EXERCISE TEXT
This would fix the RT issue, but it's not clear to me how you are
suggesting fixing the rounding down to 0 SMT4 issue.  Are you suggesting
we bump smt_gain to say 2048 + 15%?  Or are you suggesting we separate
the RT tasks out from capacity and keep the max(1, capacity) that I've
added?  Or something else?

Would another possibility be changing capacity a scaled value (like
cpu_power is now) rather than a small integer as it is now.  For
example, a scaled capacity of 1024 would be equivalent to a capacity of
1 now.  This might enable us to handle partial capacities better?  We'd
probably have to scale a bunch of nr_running too.  

Mikey
Peter Zijlstra - April 16, 2010, 1:58 p.m.
On Wed, 2010-04-14 at 14:28 +1000, Michael Neuling wrote:

> > Right, so I suspect this will indeed break some things.
> > 
> > We initially allowed 0 capacity for when a cpu is consumed by an RT task
> > and there simply isn't much capacity left, in that case you really want
> > to try and move load to your sibling cpus if possible.
> 
> Changing the CPU power based on what tasks are running on them seems a
> bit wrong to me.  Shouldn't we keep those concepts separate?

Well the thing cpu_power represents is a ratio of compute capacity
available to this cpu as compared to other cpus. By normalizing the
runqueue weights with this we end up with a fair balance.

The thing to realize here is that this is solely about SCHED_NORMAL
tasks, SCHED_FIFO/RR (or the proposed DEADLINE) tasks do not care about
fairness and available compute capacity.

So if we were to ignore RT tasks, you'd end up with a situation where,
assuming 2 cpus and 4 equally weighted NORMAL tasks, and 1 RT task, the
load-balancer would give each cpu 2 NORMAL tasks, but the tasks that
would end up on the cpu the RT tasks would be running on would not run
as fast -- is that fair?

Since RT tasks do not have a weight (FIFO/RR have no limit at all,
DEADLINE would have something equivalent to a max weight), it is
impossible to account them in the normal weight sense.

Therefore the current model takes them into account by lowering the
compute capacity according to their (avg) cpu usage. So if the RT task
would consume 66% cputime, we'd end up with a situation where the cpu
running the RT task would get 1 NORMAL task, and other cpu would have
the remaining 3, that way they'd all get 33% cpu.

> > However you're right that this goes awry in your case.
> > 
> > One thing to look at is if that 15% increase is indeed representative
> > for the power7 cpu, it having 4 SMT threads seems to suggest there was
> > significant gains, otherwise they'd not have wasted the silicon.
> 
> There are certainly, for most workloads, per core gains for SMT4 over
> SMT2 on P7.  My kernels certainly compile faster and that's the only
> workload anyone who matters cares about.... ;-)

For sure ;-)

Are there any numbers available on how much they gain? It might be worth
to stick in real numbers instead of this alleged 15%.

> > One thing we could look at is using the cpu base power to compute
> > capacity from. We'd have to add another field to sched_group and store
> > power before we do the scale_rt_power() stuff.
> 
> Separating capacity from what RT tasks are running seems like a good
> idea to me.

RECORD EXCERPTS
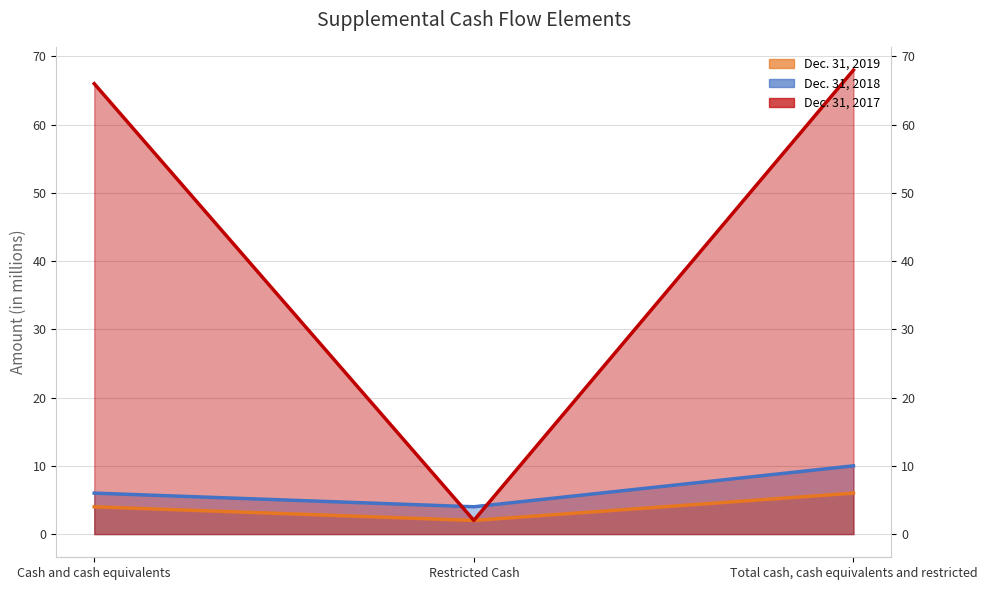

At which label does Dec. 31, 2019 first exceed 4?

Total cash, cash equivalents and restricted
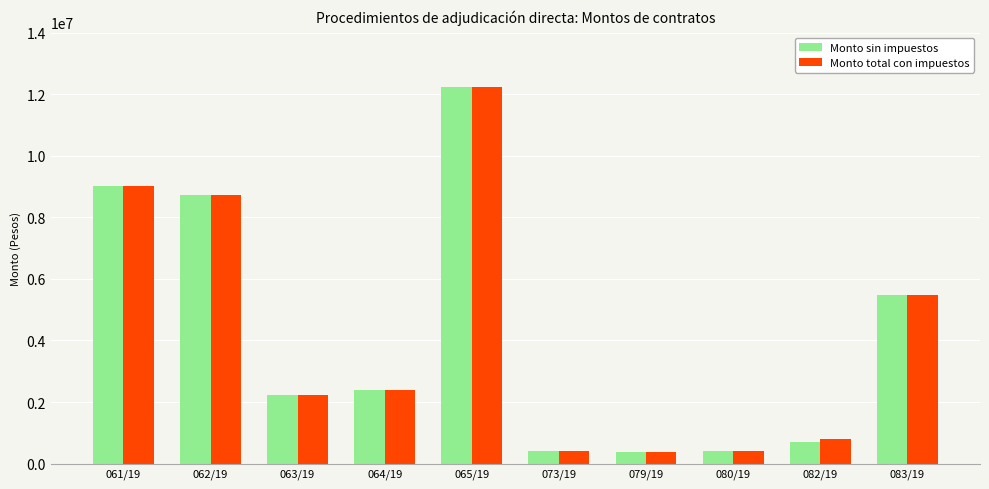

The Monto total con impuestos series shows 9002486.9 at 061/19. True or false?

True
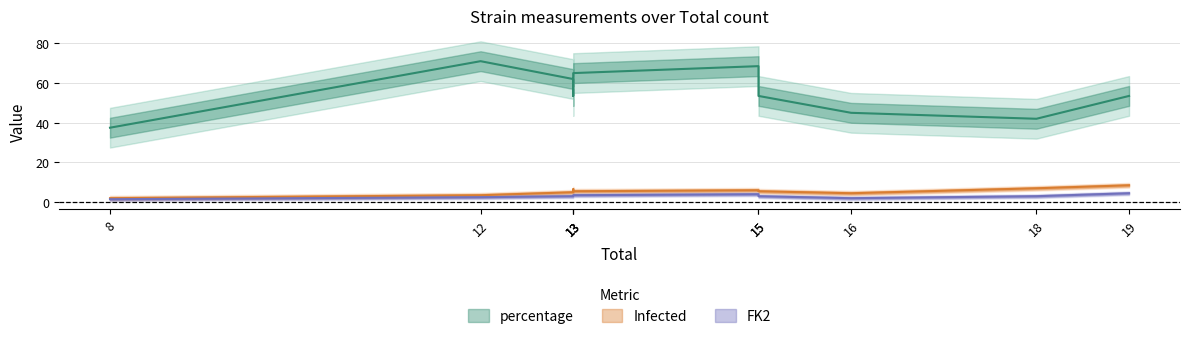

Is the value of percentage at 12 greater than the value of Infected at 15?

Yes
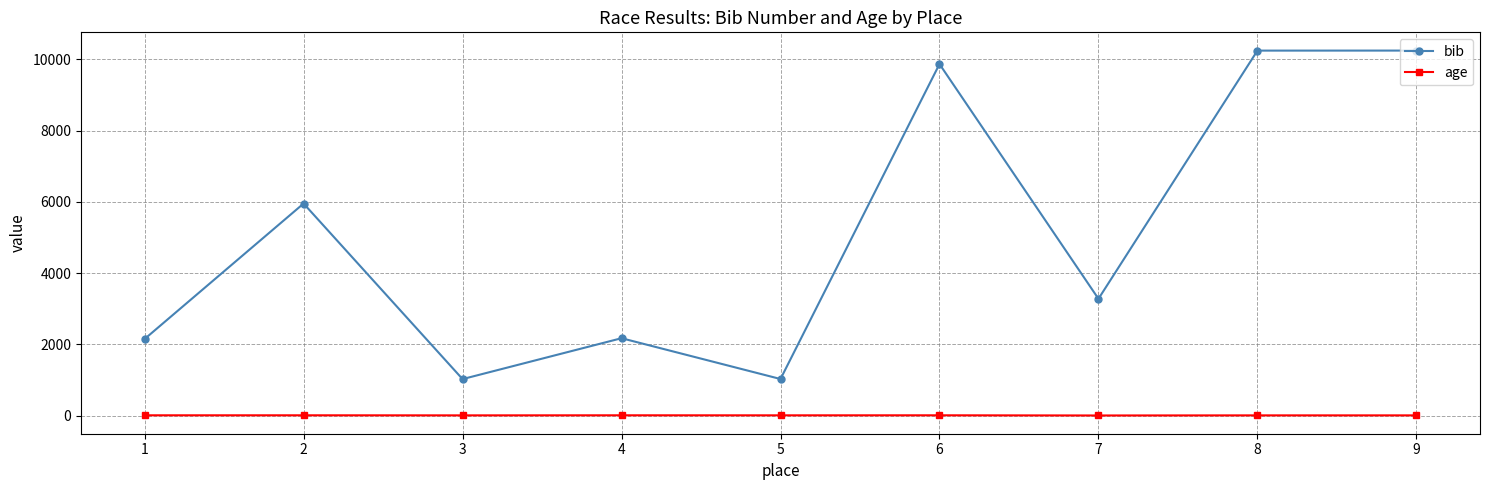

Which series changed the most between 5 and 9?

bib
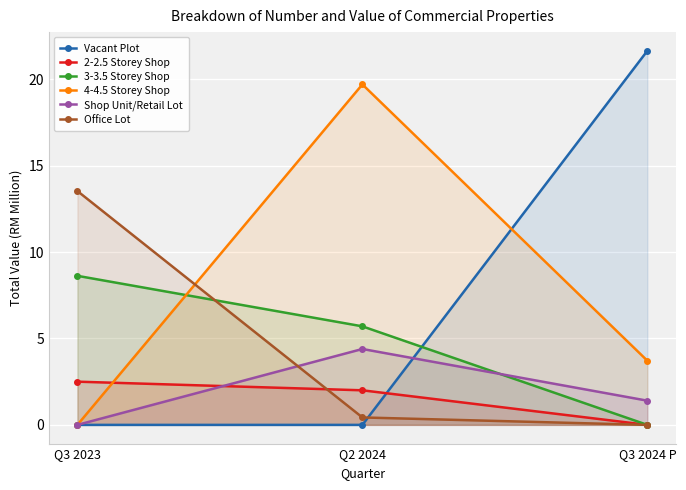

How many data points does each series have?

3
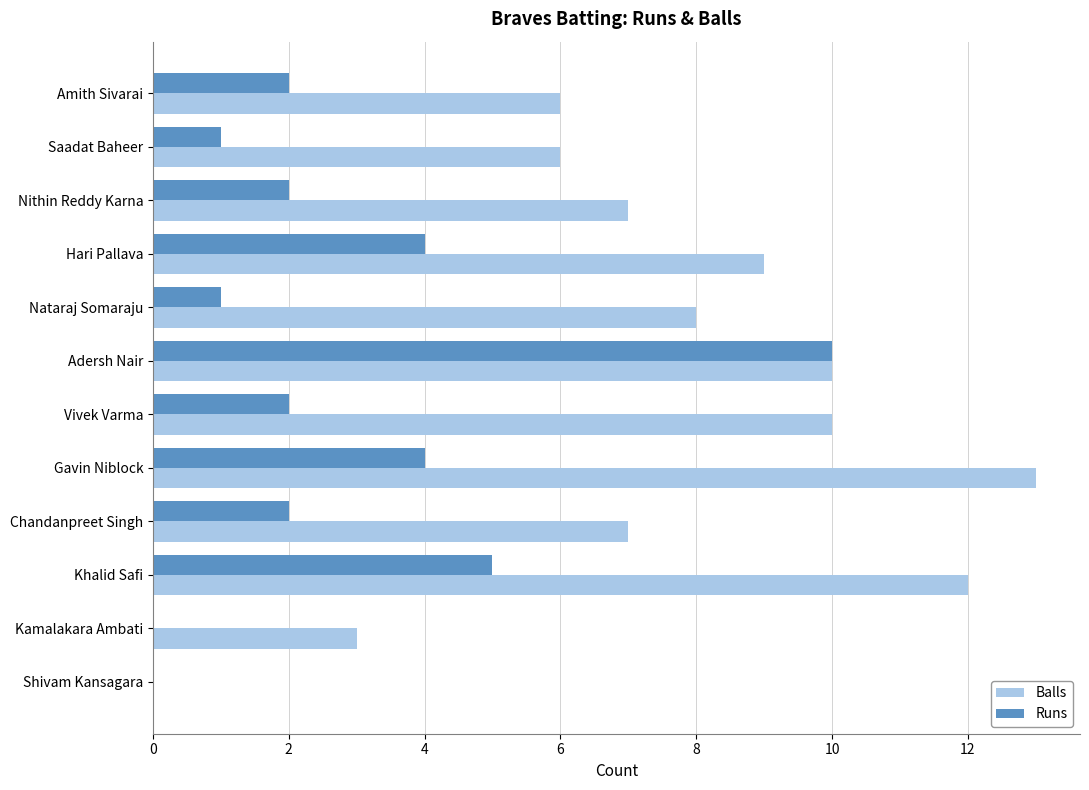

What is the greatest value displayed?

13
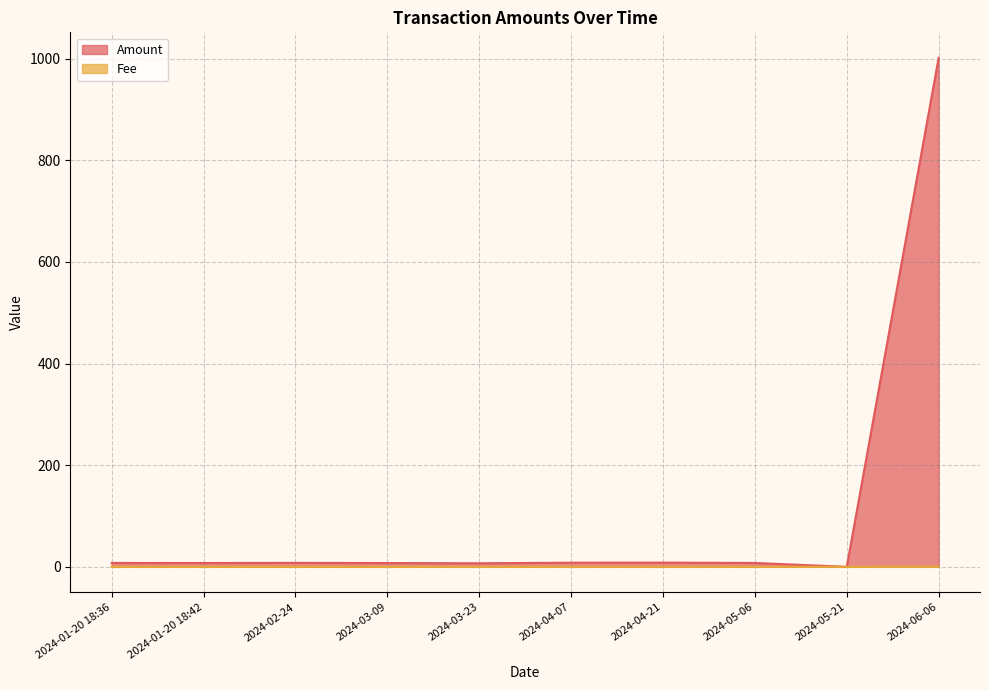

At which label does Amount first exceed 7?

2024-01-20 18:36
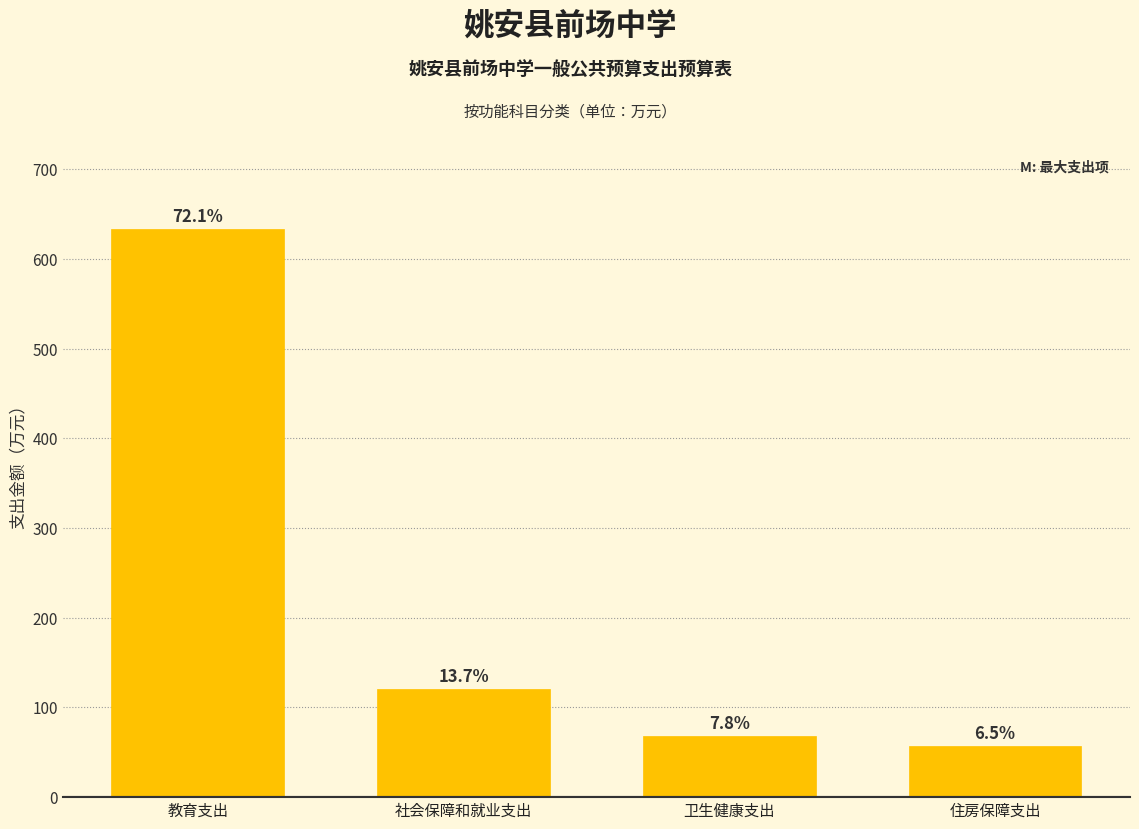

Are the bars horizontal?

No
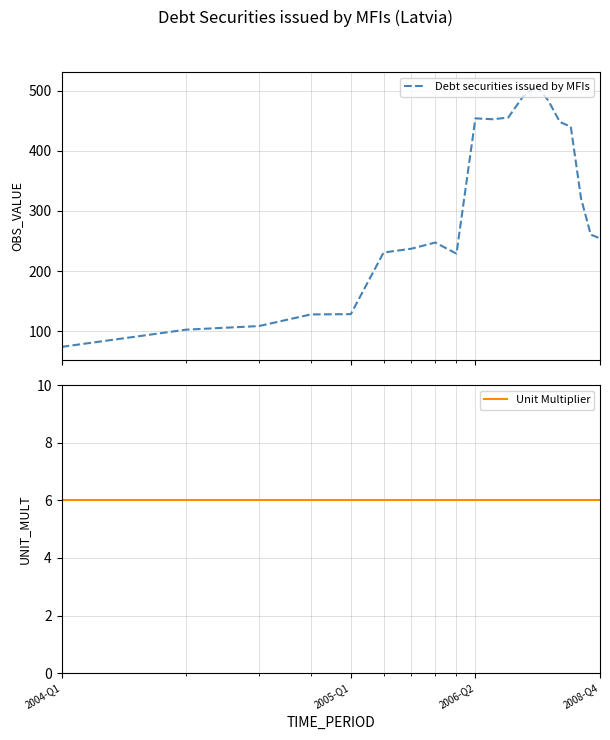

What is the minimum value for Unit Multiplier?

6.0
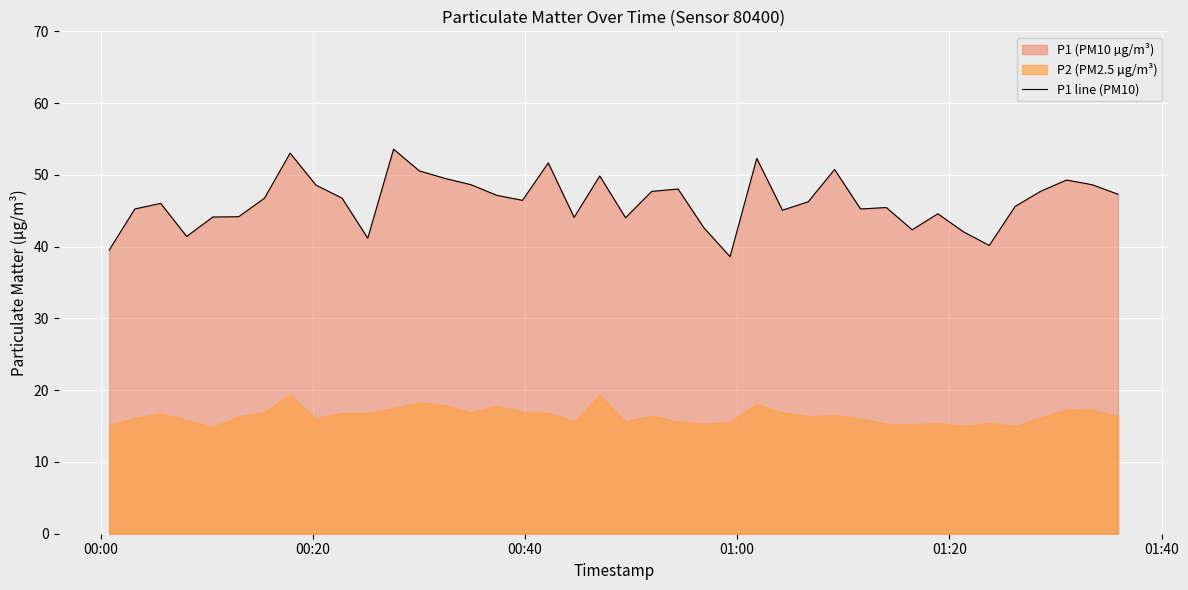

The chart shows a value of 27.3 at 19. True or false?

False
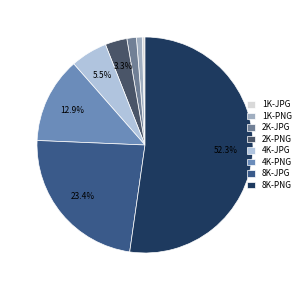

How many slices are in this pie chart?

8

ACTIVITY LIST
a. Summarize the scheduler discussion in two sentences.
b. Please copy the scheduler discussion word for word between "For sure ;-)" and "idea to me.", inclusive.

EXERCISE RESPONSES
a. One poster asks how the proposed change would fix SMT4 capacity rounding down to 0 and suggests making capacity a scaled value, as cpu_power already is. Peter Zijlstra explains that cpu_power is lowered according to the average cpu usage of RT tasks so that SCHED_NORMAL tasks are balanced fairly, asks for real numbers on SMT4 gains instead of the alleged 15%, and suggests computing capacity from the cpu base power stored before scale_rt_power().

b.
For sure ;-)

Are there any numbers available on how much they gain? It might be worth
to stick in real numbers instead of this alleged 15%.

> > One thing we could look at is using the cpu base power to compute
> > capacity from. We'd have to add another field to sched_group and store
> > power before we do the scale_rt_power() stuff.
> 
> Separating capacity from what RT tasks are running seems like a good
> idea to me.